Extrait…

« À Cagliari, il fait toujours beau et il fait toujours chaud, du moins quand les Signorelli y viennent. Une main sur la rampe de l’échelle métallique qui descend de l’avion, l’autre agrippée à celle de Beppe, Suzanne prend enfin plaisir à cette chaleur qui accable l’Europe. Rien à faire, elle s’inquiète moins du dérèglement climatique dans des endroits où il fait toujours beau et toujours un peu trop chaud. Moins en tout cas que dans cette Angleterre laissée ce matin derrière eux. Son mari et ses fils n’ont ni chaud ni froid : les Signorelli n’aiment pas s’inquiéter pour les choses qu’ils ne peuvent contrôler. L’état civil de Suzanne, comme son compte en banque, ont beau certifier qu’elle est une Signorelli depuis son mariage avec Paolo, elle s’inquiète, elle, pour à peu près tout. Marta, la belle-mère de Suzanne, répète que c’est fini, qu’il y a trop de monde, qu’elle ne viendra plus après le 31 mai, elle n’y résiste pas et revient chaque année. Trop tard pour recréer ailleurs, d’un claquement de ses doigts légèrement arthritiques, la vie sociale qu’elle a depuis quarante ans patiemment construite sur cette portion de côte sarde – à défaut de voir éclore le projet pétrolier de son mari mégalomane. »

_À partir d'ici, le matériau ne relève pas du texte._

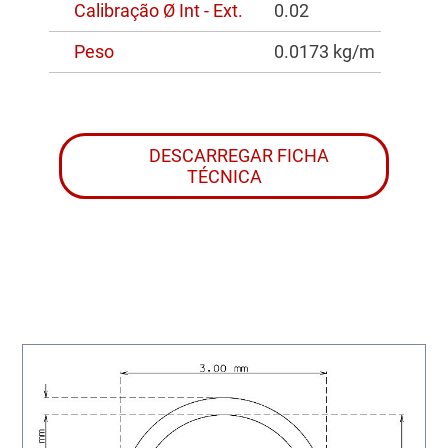
Calibração Ø Int - Ext.
0.02
Peso
0.0173 kg/m
DESCARREGAR FICHA
TÉCNICA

Marchands de sable, parution le 30 août 2023, 22 €, 145 x 220, 336 pages, ISBN : 9782080411693. 

Agnès Mathieu-Daudé est née en 1975. Elle a publié aux Éditions Gallimard Un marin chilien (2016), prix Révélation de la Société des gens de lettres, L’Ombre sur la lune (2017) et La ligne Wallace aux Éditions Flammarion (2021). Elle écrit également des livres pour enfants à L’École des loisirs.

Le livre…

C’est sans entrain que Suzanne, avec mari et enfants, pose ses valises pour quelques semaines de vacances dans la maison de sa belle-famille, en Sardaigne. En épousant l’héritier Signorelli, elle a voulu laisser derrière elle une enfance ordinaire passée dans le sud de la France. Mais ce qu’elle voyait comme une délivrance s’est mué ces derniers temps en emprisonnement : la plage privatisée de la côte sarde ne lui fait guère plus envie que celle de Palavas-les-Flots où elle s’est tant ennuyée. Et le vague sentiment de dégoût que lui inspiraient les Signorelli prend une ampleur nouvelle quand elle découvre la vérité sur cette côte vendue pour des essais militaires, les convoitises liées au pétrole non loin de là et la responsabilité déjà ancienne de sa belle-famille – de son mari et de ses enfants, bientôt ? – dans cette dégradation. Les Signorelli contribuent à faire tourner ce monde à l’envers tout en dépliant joyeusement leur serviette sur cette plage plus inégalitaire que jamais et menacée par la catastrophe écologique. Ne serait-ce pas eux, plutôt que les dizaines de vendeurs ambulants, les véritables marchands de cette plage ?

En mettant en scène une famille d’industriels italiens dont l’histoire embrasse si bien le XXe siècle qu’elle finit par se confondre avec celle du capitalisme, Agnès Mathieu-Daudé livre un roman aussi précis que féroce sur la façon dont les intérêts personnels non seulement ne participent plus à l’intérêt général, mais finissent par se retourner contre ceux-là mêmes qui croient les suivre.